15 de agosto de 2020

La anciana.

Como cada mañana, arrastró su enlutada figura hasta la puerta de casa. Con un torpe movimiento se dejó caer en la vieja mecedora de madera que, con un crujido ronco, la recibió recordándole que debía tener tantos años como ella. Mientras se recostaba sobre el mullido respaldo, entornó sus apergaminados párpados, pretendiendo el ilusorio descanso de aquellos pequeños ojos acuosos y rojizos que delataban el cansancio de quien ya ha visto demasiado. Una vez acomodada, lanzó un sollozo de hastío, dejando escapar con el lamento cualquier pretensión por abstraerse del presente, ese que la retenía dentro de un cuerpo frágil y marchito al que despreciaba desde que había caído enferma.

Consultó varias veces el reloj de pared antes de incorporarse. Una ver erguida, necesitó unos segundos sin moverse para que su respiración se regulara. Su hija se retrasaba una vez más. Quizás ya no la visitaba a diario, no estaba segura, ni siquiera estaba segura de cómo había llegado hasta la puerta de su casa. Apoyó sus huesudas manos sobre los mangos del andador y salió a la calle con la esperanza de no encontrarla. Cada vez llevaba peor las reprimendas de sus hijos y, aunque sabía que lo hacían por su bien, no toleraba que la trataran como a un niño indisciplinado. A estas alturas, no.

Lo que antes de la enfermedad no le habría llevado ni un minuto, ahora le resultaba todo un reto que necesitaba culminar cada día. Pero aquella manifestación de coraje no se correspondía a una lucha por superarse, ni siquiera por mantenerse activa u ocupada, aquel ritual que tantas veces había repetido era una estúpida obsesión que la dominaba.

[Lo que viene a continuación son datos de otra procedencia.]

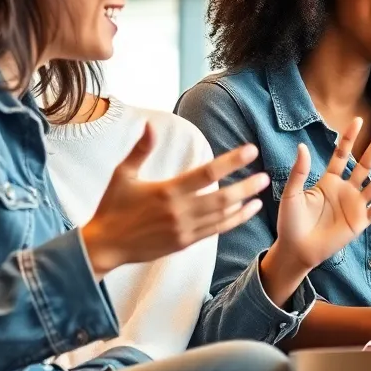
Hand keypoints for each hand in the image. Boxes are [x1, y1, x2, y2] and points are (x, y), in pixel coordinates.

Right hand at [82, 123, 267, 277]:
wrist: (105, 246)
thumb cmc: (112, 207)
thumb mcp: (123, 175)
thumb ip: (140, 150)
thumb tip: (150, 124)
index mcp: (167, 191)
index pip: (207, 173)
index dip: (232, 161)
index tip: (250, 151)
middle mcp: (179, 211)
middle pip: (223, 197)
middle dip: (246, 186)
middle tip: (265, 175)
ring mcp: (184, 230)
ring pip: (222, 216)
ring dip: (244, 204)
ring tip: (261, 193)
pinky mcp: (185, 243)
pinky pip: (215, 231)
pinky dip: (233, 221)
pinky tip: (245, 211)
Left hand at [261, 118, 370, 303]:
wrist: (296, 250)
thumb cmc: (290, 223)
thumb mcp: (292, 194)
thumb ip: (299, 171)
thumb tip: (302, 146)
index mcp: (328, 181)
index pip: (342, 155)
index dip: (349, 138)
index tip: (357, 120)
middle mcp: (345, 190)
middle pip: (365, 165)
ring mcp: (355, 205)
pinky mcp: (362, 220)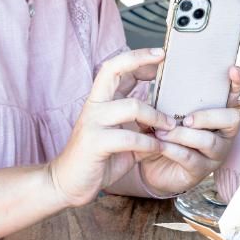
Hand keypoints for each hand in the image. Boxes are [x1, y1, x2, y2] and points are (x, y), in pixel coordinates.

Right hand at [48, 48, 167, 207]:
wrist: (67, 184)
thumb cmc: (98, 159)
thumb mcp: (123, 137)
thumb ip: (141, 125)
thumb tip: (170, 118)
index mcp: (100, 101)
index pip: (116, 68)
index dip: (137, 58)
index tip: (159, 55)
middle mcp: (94, 106)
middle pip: (112, 70)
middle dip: (138, 59)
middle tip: (162, 57)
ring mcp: (93, 123)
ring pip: (131, 106)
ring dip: (157, 116)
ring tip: (171, 127)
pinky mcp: (95, 143)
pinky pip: (130, 137)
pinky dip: (149, 143)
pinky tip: (158, 148)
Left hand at [138, 65, 239, 197]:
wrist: (153, 168)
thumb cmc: (165, 134)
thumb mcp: (165, 115)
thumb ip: (164, 100)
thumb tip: (150, 78)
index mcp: (217, 112)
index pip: (233, 94)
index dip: (237, 82)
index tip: (232, 69)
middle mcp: (223, 132)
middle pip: (231, 119)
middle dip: (208, 116)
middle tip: (186, 119)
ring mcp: (215, 153)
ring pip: (208, 141)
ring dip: (183, 135)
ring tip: (162, 132)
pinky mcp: (201, 170)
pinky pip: (190, 158)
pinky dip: (173, 149)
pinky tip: (159, 145)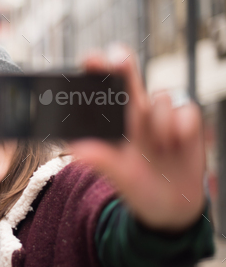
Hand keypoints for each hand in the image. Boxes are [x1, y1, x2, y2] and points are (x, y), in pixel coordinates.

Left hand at [69, 46, 205, 233]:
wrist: (172, 207)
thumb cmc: (139, 187)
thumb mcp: (120, 177)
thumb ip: (102, 160)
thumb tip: (77, 149)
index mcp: (116, 123)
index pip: (104, 91)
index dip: (98, 72)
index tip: (89, 59)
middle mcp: (137, 113)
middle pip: (129, 78)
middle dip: (124, 64)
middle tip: (117, 59)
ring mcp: (162, 116)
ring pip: (160, 98)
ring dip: (160, 122)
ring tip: (160, 148)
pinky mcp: (187, 122)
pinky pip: (186, 109)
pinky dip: (182, 127)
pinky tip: (177, 145)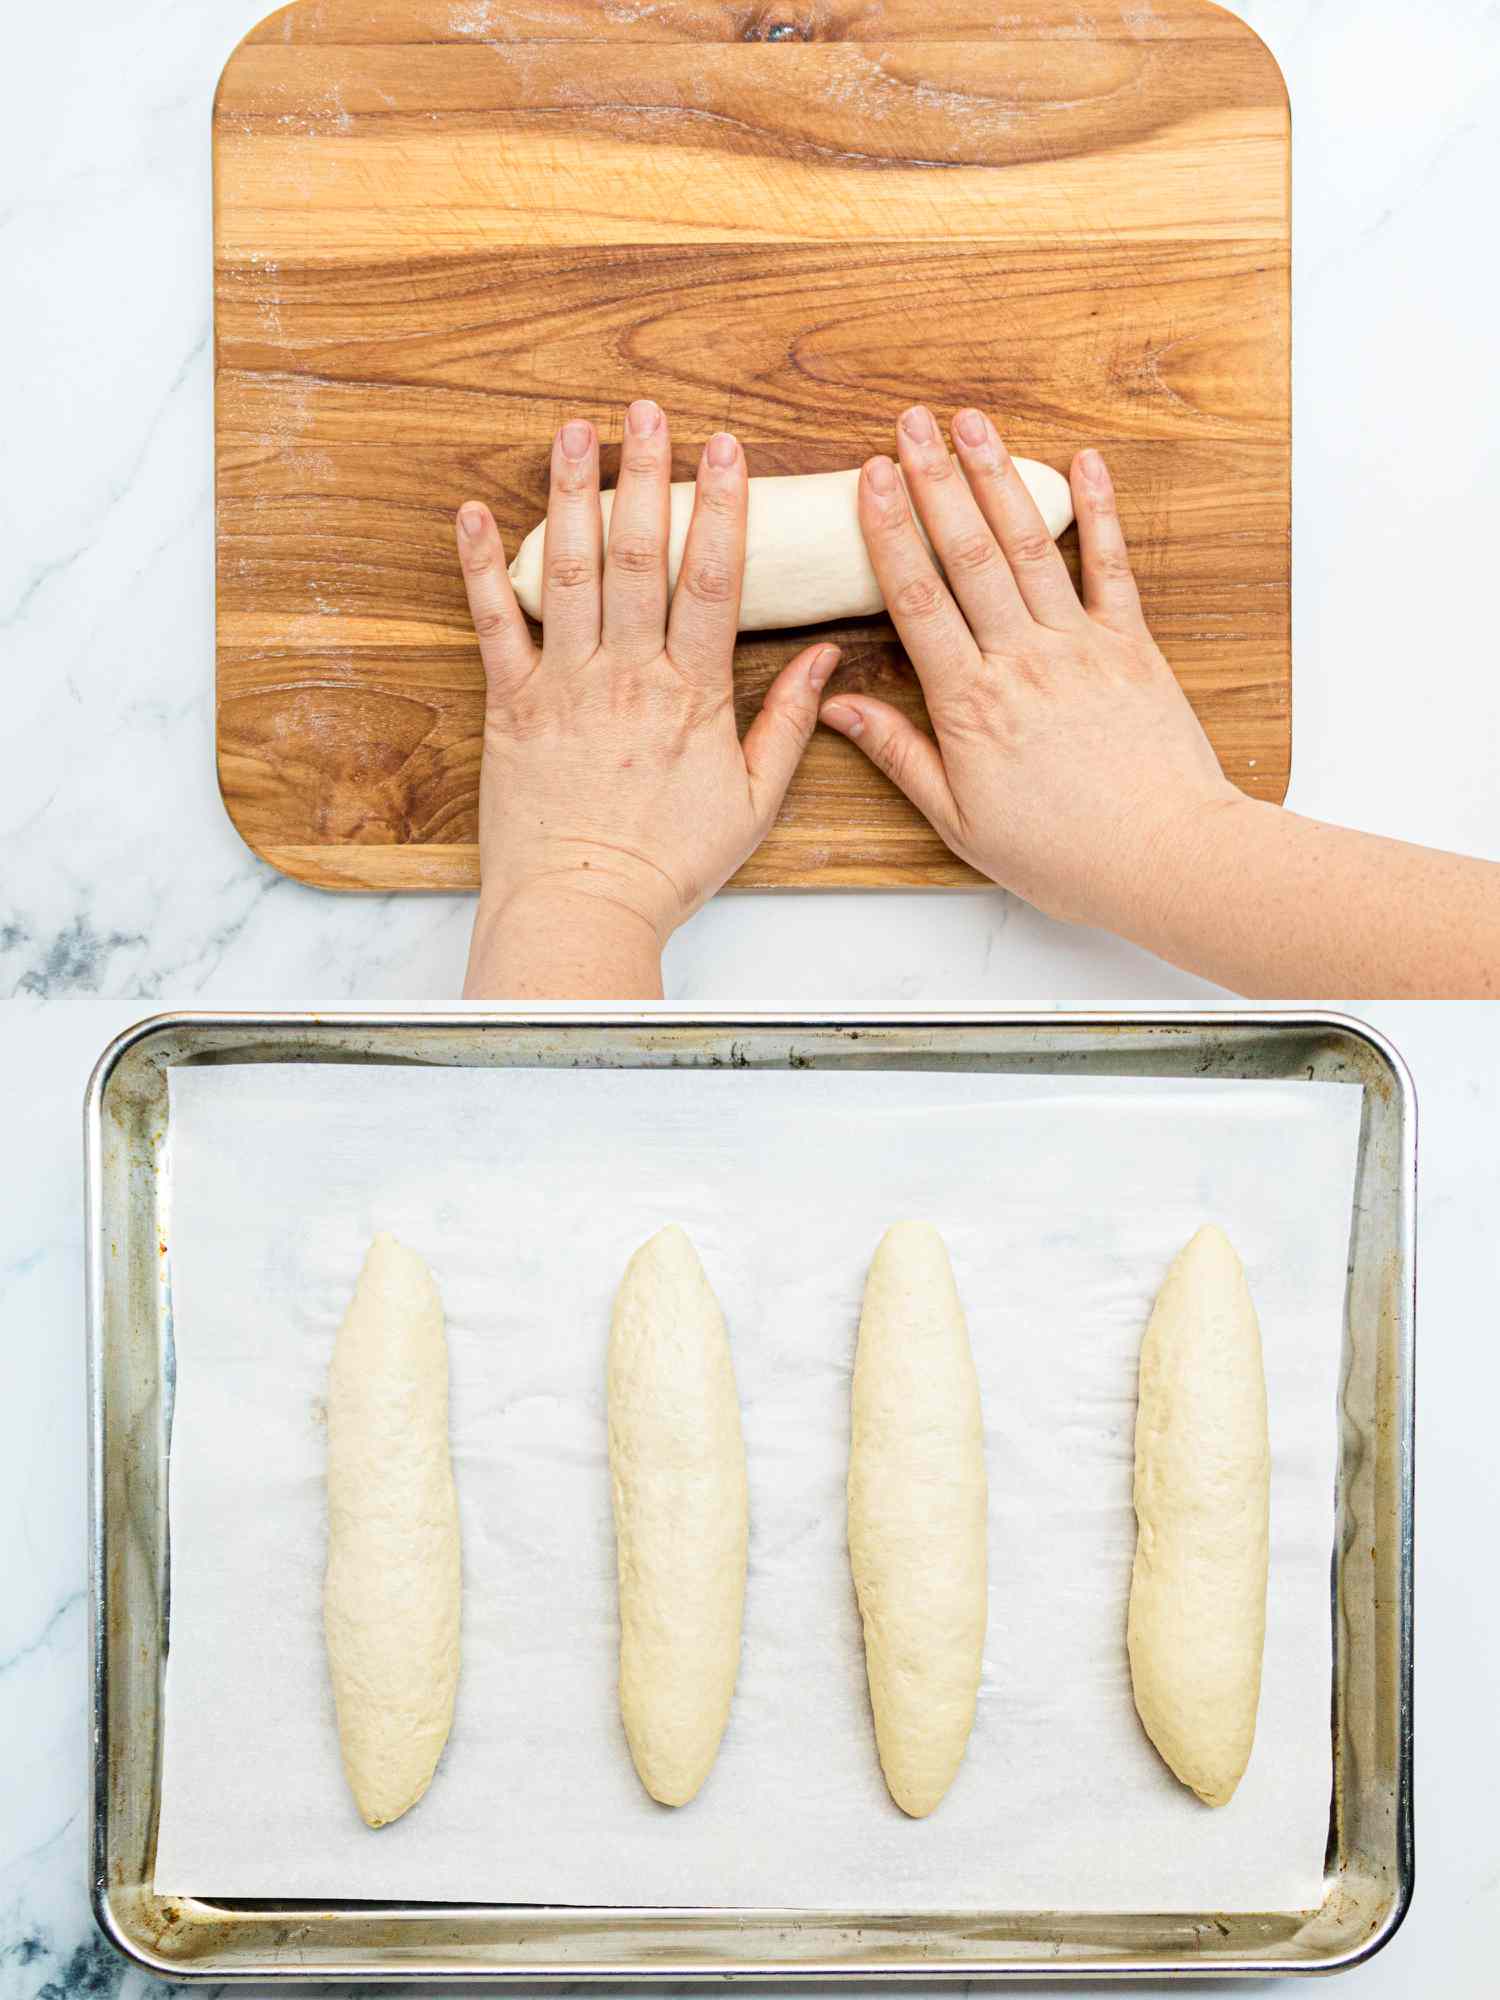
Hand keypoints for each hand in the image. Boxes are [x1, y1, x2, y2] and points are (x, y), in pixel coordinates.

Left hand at [456, 403, 836, 996]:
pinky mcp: (511, 707)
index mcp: (693, 695)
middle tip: (647, 411)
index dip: (722, 507)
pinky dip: (481, 567)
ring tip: (575, 432)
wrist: (584, 907)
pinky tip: (475, 513)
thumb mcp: (755, 801)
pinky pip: (493, 625)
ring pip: (569, 573)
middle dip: (646, 475)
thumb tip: (827, 657)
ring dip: (571, 495)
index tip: (726, 448)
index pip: (715, 580)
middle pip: (640, 556)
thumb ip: (792, 723)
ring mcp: (565, 687)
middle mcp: (628, 676)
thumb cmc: (669, 863)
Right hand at [820, 406, 1239, 933]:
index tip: (869, 478)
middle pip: (969, 554)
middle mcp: (1022, 660)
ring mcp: (1080, 646)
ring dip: (998, 478)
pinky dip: (1098, 512)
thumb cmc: (1062, 854)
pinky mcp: (1132, 647)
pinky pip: (1111, 567)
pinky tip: (1084, 463)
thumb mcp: (959, 821)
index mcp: (970, 705)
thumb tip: (837, 707)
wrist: (1165, 859)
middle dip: (935, 480)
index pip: (917, 599)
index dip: (891, 531)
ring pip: (1030, 546)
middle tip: (910, 422)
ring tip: (971, 423)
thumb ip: (899, 754)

Después de un buen rato de padecimiento, de ver impotente cómo sus torpes pies se arrastraban en cada paso, de aguantar los temblores de unos brazos exhaustos que a duras penas sostenían su peso, de jadeos, tos e incómodos sudores, llegó a la esquina. Para enfocar lo poco que le quedaba de vista, con una mueca forzada, que marcó aún más cada surco de su rostro, se acercó hasta casi rozar el tablón de anuncios con su delgada nariz. Una a una, escudriñó cada necrológica para confirmar que los rostros y los nombres eran desconocidos. Sonrió. La ligereza prestada por ese consuelo, eliminó el lastre que encadenaba sus pies.



Aliviada, se dispuso a regresar para no volver jamás. Sí, esta sería la última vez. Después de mucho tiempo rumiando cuándo hacerlo, al fin, la decisión estaba tomada. Su absurdo empeño por volverse a ver protagonizando una esquela, ya había asustado a bastantes personas.